> **Your objective**
All of the data below is to be written out again exactly.

> **Given records**
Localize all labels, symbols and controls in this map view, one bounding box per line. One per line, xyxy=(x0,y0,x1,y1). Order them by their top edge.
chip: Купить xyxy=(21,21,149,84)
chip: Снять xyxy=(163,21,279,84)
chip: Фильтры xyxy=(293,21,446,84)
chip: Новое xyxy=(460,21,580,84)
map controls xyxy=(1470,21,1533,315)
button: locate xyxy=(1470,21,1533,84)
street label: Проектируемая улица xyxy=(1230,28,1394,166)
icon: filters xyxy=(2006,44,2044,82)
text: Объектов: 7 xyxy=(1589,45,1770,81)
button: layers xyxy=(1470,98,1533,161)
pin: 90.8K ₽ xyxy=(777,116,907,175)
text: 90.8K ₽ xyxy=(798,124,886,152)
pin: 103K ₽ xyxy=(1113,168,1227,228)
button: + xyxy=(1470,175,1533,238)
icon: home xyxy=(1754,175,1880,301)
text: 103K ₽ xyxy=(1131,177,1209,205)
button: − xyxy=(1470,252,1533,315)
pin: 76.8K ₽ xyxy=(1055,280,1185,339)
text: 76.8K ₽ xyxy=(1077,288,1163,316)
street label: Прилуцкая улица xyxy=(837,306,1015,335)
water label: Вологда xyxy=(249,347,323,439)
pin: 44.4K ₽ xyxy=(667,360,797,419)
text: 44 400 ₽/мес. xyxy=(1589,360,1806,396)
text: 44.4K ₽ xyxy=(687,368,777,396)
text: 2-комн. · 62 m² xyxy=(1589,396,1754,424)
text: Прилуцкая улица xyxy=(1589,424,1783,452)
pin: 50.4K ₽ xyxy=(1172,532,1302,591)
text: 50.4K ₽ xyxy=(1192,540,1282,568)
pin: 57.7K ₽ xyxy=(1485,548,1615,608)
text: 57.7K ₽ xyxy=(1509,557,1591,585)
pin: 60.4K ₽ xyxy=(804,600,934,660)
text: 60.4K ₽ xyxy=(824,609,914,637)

> **Answer section**
Localize all labels, symbols and controls in this map view, one bounding box per line. One per line, xyxy=(x0,y0,x1,y1). Order them by their top edge.
chip: Купить xyxy=(21,21,149,84)
chip: Снять xyxy=(163,21,279,84)
chip: Фильтры xyxy=(293,21,446,84)
chip: Новое xyxy=(460,21,580,84)
map controls xyxy=(1470,21,1533,315)
button: locate xyxy=(1470,21,1533,84)
street label: Проектируемая улица xyxy=(1230,28,1394,166)
icon: filters xyxy=(2006,44,2044,82)
text: Объектов: 7 xyxy=(1589,45,1770,81)
button: layers xyxy=(1470,98,1533,161)
pin: 90.8K ₽ xyxy=(777,116,907,175)
text: 90.8K ₽ xyxy=(798,124,886,152)
pin: 103K ₽ xyxy=(1113,168,1227,228)
button: + xyxy=(1470,175,1533,238)
icon: home xyxy=(1754,175,1880,301)
text: 103K ₽ xyxy=(1131,177,1209,205)
button: − xyxy=(1470,252,1533,315)
pin: 76.8K ₽ xyxy=(1055,280,1185,339)
text: 76.8K ₽ xyxy=(1077,288,1163,316)
street label: Прилуцкая улица xyxy=(837,306,1015,335)
water label: Вологда xyxy=(249,347,323,439)
pin: 44.4K ₽ xyxy=(667,360,797,419)
text: 44 400 ₽/мес. xyxy=(1589,360,1806,396)
text: 44.4K ₽ xyxy=(687,368,777,396)
text: 2-комн. · 62 m² xyxy=(1589,396,1754,424)
text: Прилуцкая улица xyxy=(1589,424,1783,452)
pin: 50.4K ₽ xyxy=(1172,532,1302,591)
text: 50.4K ₽ xyxy=(1192,540,1282,568)
pin: 57.7K ₽ xyxy=(1485,548,1615,608)
text: 57.7K ₽ xyxy=(1509,557,1591,585)
pin: 60.4K ₽ xyxy=(804,600,934,660)
text: 60.4K ₽ xyxy=(824,609,914,637)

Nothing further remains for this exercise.